O instituto TNS Infratest Politikforschung recentemente realizou uma pesquisa sobre a juventude e o mercado de trabalho atual, encomendada pela federação nacional dos trabalhadores metalúrgicos da Alemanha – IG Metall.

Já a partir do título “Geração precariedade” pode-se ter uma ideia dos seus resultados que revelam a real situação da juventude hoje, bastante diferente daquela vivida por gerações anteriores que tinham trabalho assegurado, salário condizente com a formação e perspectiva de futuro na carreira.

Entre os jovens que conseguem trabalho, a pesquisa constatou que aumentou o percentual de trabalho precário, ou seja, daquela ocupação que não oferece mais boas condições de trabalho, contrato e garantia de trabalho por tempo ilimitado, salário condizente com a atividade exercida e perspectiva de ascensão, além do desenvolvimento da qualificação profissional. Ou seja, os jovens atualmente sofrem as consequências da precarização do mercado de trabalho, iniciada nos anos oitenta e noventa com o advento do neoliberalismo. Os dados de 2010 já superam os de 2009: entre os jovens de 20 a 24 anos, há um aumento de 9% entre aqueles com ocupação precária.

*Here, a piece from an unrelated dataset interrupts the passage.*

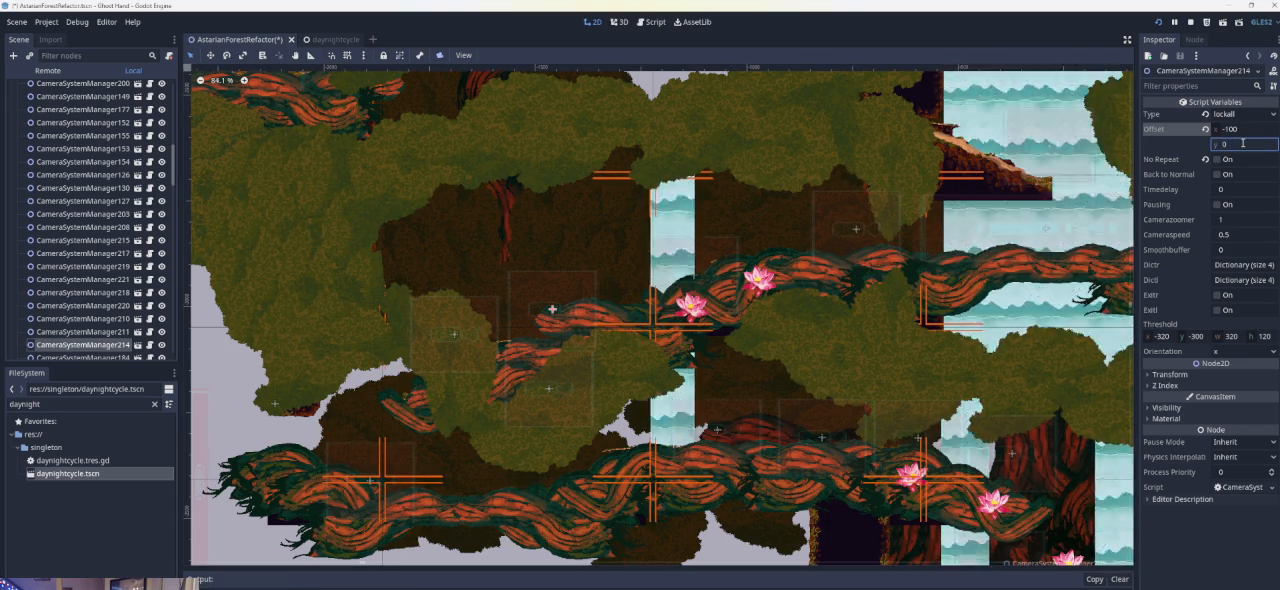
{"buttons": [], "left_stick": "center", "events": []}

Uma das formas do trabalho precário é a do contrato de trabalho por tempo limitado e sem muita perspectiva de renovação — de 4, 6 ou até 12 meses. Na mesma faixa etária de jovens — entre 20 e 24 anos —, o contrato por tempo limitado aumentou esse ano em 8%. Atingindo particularmente aqueles jovens que acabam de ingressar no mercado de trabalho, e que só encontram o primeiro emprego caso se submetam a esse tipo de contrato. A pesquisa não deixa dúvidas: mais da metade dos jovens que trabalham têem contrato temporário. Em outras palavras, a possibilidade de se iniciar e terminar a carreira profissional em uma mesma empresa vai se tornando coisa do passado. Isso corresponderia melhor às necessidades do chamado “capitalismo flexível” dos dias de hoje, segundo os seus ideólogos.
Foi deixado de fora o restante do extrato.